Description of the task:
Starting at the line that contains "Immigration et citoyenneté" and stopping after the last line, set down the listing exactly as it is. Add nothing.

Records shown:
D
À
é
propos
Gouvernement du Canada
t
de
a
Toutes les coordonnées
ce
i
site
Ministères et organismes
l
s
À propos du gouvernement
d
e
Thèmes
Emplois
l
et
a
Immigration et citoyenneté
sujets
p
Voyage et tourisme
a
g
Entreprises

Problem solution:
Immigration et citoyenneté
sujets
p
Voyage et tourisme
a
g
Entreprises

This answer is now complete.